Unlike pectus excavatum, which is characterized by progressive aggravation before adolescence, the deformity of PC is not apparent in childhood but will be rapidly aggravated and reach its physically and psychologically disturbing peak during puberty. According to our experience, the best candidates for the minimally invasive correction are 12-18 years old. However, the decision of surgery is based on the flexibility of the chest wall rather than the age. Preoperative evaluation of the chest wall flexibility, by compression of the protruding area with the examiner’s hand, while the patient is taking a supine position or leaning against a wall, should be routinely performed for judging whether if a thorax is flexible enough to be corrected. The contraindications for a bar correction are non-malleable, rigid thoraces, as the chondromanubrial type of PC or very asymmetric deformities are more suitable for treatment with the open techniques [4, 19].

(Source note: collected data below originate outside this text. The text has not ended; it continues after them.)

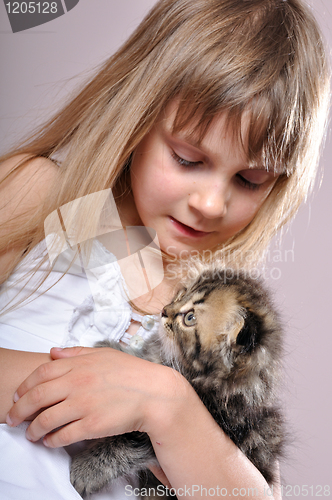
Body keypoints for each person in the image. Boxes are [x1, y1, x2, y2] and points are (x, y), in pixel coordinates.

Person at [0, 0, 330, 499]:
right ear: (137, 113)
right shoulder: (38, 195)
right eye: (187, 159)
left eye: (249, 179)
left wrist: (166, 404)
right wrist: (109, 391)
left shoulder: (220, 317)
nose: (212, 203)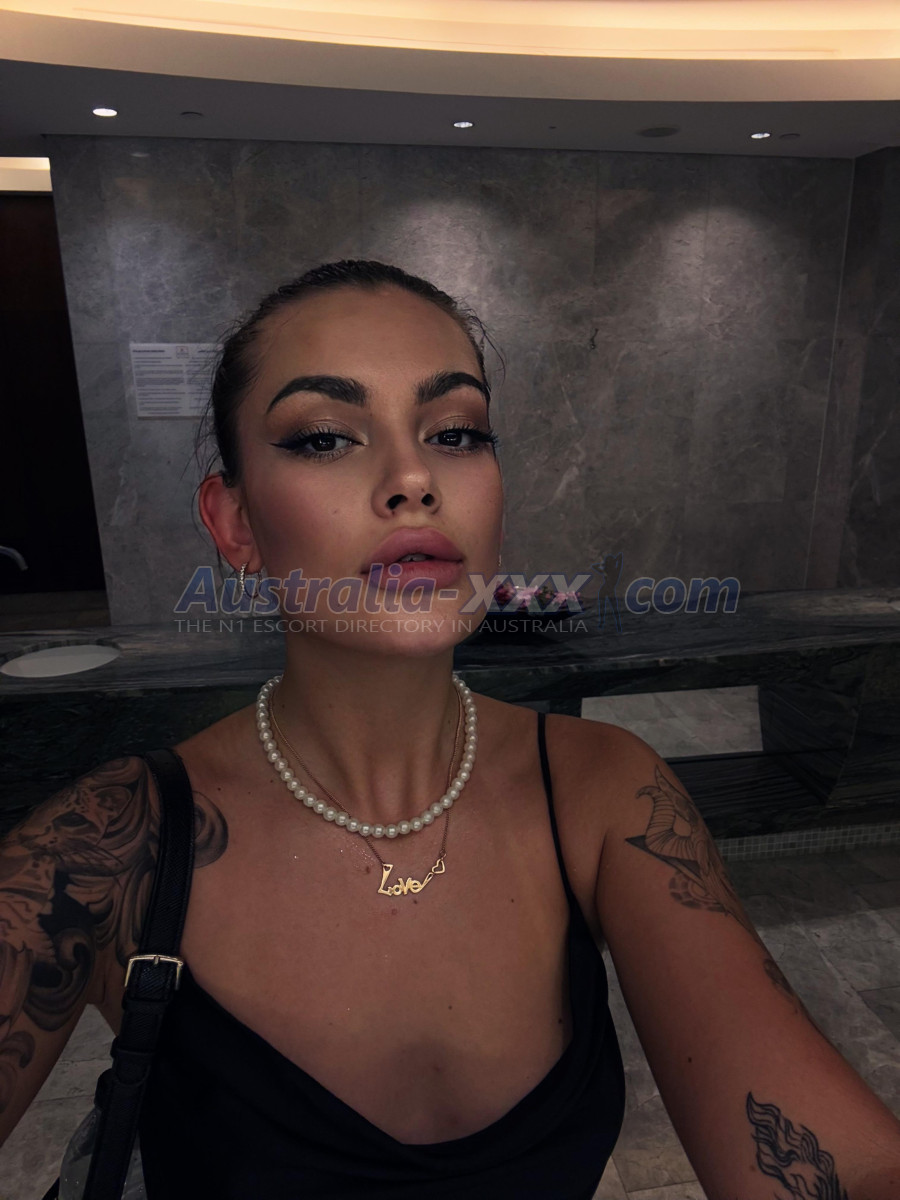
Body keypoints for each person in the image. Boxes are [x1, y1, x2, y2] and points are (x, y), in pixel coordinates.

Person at [2, 259, 899, 1199]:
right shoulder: (106, 847)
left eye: (456, 432)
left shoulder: (605, 791)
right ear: (234, 526)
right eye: (324, 437)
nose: (413, 478)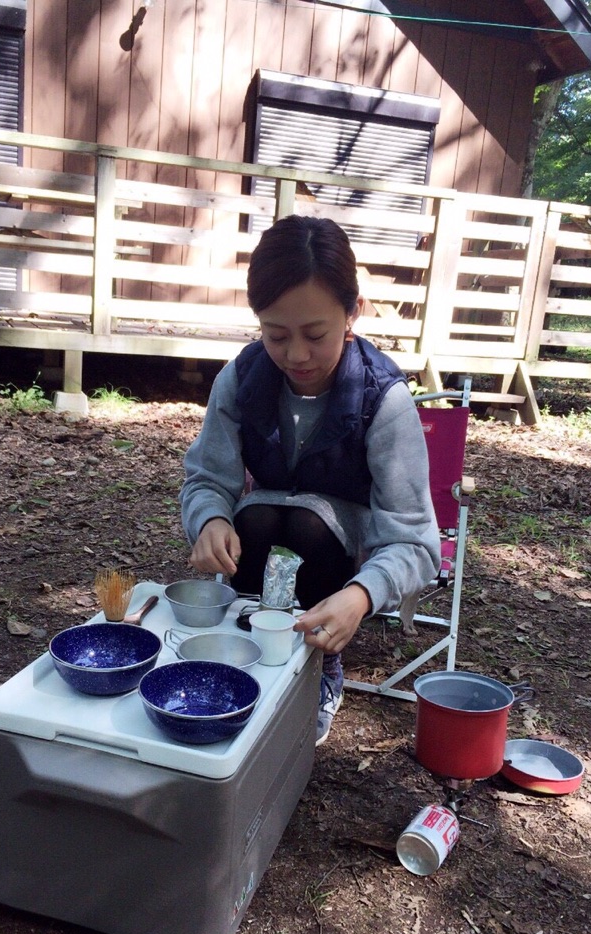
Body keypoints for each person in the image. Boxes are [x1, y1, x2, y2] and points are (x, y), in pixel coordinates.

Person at [180, 215, 440, 745]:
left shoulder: (381, 399)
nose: (296, 355)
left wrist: (363, 595)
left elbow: (416, 542)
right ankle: (252, 652)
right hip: (262, 534)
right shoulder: (242, 378)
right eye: (275, 335)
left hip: (342, 553)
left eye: (315, 334)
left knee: (305, 524)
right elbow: (208, 477)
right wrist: (208, 518)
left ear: (352, 313)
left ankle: (322, 671)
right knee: (258, 515)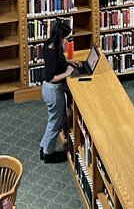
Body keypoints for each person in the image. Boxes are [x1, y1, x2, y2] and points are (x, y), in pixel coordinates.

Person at [39, 18, 78, 163]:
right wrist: (67, 73)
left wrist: (69, 63)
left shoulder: (54, 45)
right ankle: (48, 154)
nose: (68, 41)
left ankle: (44, 148)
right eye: (67, 39)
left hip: (53, 90)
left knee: (55, 120)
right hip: (53, 90)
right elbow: (50, 77)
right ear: (61, 38)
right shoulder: (51, 52)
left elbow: (58, 63)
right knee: (56, 123)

Eight patients with asymmetric deformity of chondrogladiolar type underwent a correction in our procedure and received good cosmetic results. Therefore, besides symmetric PC, we believe that this technique could also be considered a valid method for the correction of asymmetric PC in selected patients.
There was 1 case of uncontrolled wound infection, which ultimately resulted in the failure of the correction due to the removal of the pectus bar and stabilizers prior to the planned date. This should be ascribed to the insufficient coverage of the bar and stabilizer. The implants should be placed under and well covered by the muscle tissue to avoid subcutaneous exudate. Overall, we consider the morbidity of postoperative complications to be lower. The risk of wire breakage and bar displacement, as frequently observed in the Abramson technique, is avoided due to the fact that the implant is not fixed to the ribs.

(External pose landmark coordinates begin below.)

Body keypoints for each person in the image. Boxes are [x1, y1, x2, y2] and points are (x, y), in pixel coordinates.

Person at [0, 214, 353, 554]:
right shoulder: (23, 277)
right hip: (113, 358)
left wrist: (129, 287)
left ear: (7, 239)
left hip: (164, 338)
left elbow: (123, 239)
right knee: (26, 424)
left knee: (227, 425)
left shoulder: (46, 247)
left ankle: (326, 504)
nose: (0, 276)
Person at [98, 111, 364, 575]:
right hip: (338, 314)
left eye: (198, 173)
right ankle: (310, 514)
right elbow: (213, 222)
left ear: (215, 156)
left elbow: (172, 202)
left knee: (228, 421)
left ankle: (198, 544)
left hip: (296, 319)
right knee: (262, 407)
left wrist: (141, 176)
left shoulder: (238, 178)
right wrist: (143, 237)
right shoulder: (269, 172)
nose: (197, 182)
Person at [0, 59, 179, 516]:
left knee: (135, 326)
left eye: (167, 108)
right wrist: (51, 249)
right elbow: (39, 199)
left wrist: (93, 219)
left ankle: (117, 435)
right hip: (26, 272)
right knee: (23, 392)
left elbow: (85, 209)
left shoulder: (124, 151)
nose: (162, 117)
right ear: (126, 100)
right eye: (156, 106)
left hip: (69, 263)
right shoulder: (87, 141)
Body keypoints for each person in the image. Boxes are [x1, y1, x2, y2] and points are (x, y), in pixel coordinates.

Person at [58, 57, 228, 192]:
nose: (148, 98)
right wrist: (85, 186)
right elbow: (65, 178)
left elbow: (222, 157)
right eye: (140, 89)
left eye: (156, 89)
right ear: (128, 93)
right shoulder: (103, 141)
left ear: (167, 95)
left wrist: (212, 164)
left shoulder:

Taken together, compared with Abramson procedure and other techniques, the advantages of our procedure are that there are (ⅰ) no complications with wire breakage or bar displacement, (ⅱ) no potential restriction on the growth of the chest wall, (ⅲ) no risk of injury to the heart or great vessels; and that (ⅳ) the chest wall can be expanded laterally for a better appearance.

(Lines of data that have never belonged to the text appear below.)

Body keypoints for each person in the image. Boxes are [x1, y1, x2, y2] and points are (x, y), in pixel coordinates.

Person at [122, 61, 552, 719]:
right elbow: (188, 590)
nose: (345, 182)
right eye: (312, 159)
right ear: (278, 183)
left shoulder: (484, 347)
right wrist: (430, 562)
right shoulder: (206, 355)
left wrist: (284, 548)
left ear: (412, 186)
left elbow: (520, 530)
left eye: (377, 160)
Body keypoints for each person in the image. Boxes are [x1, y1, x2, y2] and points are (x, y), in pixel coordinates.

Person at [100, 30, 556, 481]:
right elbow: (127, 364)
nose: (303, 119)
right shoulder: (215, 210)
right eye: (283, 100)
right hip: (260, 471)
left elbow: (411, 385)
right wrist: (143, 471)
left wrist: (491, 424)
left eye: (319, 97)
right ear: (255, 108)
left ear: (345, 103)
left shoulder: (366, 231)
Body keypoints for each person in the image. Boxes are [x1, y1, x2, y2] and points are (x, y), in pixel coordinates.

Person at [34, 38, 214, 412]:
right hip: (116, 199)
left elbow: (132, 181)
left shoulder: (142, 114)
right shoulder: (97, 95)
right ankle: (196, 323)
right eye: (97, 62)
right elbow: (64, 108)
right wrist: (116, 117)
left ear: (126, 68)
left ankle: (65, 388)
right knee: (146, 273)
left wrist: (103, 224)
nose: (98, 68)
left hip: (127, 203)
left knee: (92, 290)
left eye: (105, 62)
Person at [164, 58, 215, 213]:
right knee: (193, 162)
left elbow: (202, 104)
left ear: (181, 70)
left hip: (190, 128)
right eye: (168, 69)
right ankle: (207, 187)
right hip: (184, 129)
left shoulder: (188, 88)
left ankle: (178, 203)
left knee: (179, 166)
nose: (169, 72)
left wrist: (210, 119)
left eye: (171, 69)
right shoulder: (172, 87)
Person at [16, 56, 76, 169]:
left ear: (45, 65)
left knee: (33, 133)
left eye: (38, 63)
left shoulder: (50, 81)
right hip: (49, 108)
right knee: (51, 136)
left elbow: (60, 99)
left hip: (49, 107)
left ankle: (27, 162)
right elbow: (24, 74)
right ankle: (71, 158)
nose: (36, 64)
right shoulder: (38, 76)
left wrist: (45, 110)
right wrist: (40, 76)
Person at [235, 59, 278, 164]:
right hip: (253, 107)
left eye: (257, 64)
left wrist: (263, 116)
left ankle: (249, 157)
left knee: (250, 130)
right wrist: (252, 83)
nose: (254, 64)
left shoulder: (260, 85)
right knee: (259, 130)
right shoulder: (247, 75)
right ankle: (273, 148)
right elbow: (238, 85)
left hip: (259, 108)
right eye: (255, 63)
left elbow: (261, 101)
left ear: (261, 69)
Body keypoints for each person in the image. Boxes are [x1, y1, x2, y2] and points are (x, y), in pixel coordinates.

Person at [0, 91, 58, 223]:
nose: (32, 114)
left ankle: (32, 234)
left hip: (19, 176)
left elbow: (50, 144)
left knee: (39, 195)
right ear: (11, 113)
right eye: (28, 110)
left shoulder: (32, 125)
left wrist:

This study has several limitations. First, this is a retrospective study from a single center, which is limited by the small sample size. Surgical skill level needs to be considered in a study of this nature. However, this new minimally invasive technique for 42 patients with PC in our hospital was performed by 3 different skilled surgeons with excellent technique. Given that satisfactory cosmetic results were obtained in all the patients, we believe it is worth spreading this safe and feasible technique for chondrogladiolar PC in other centers. Second, all the patients enrolled in the study were chondrogladiolar PC and only 20 patients underwent the removal of the bar, further experience with more patients is necessary to evaluate the long-term results and to study whether this technique is applicable to other forms of PC.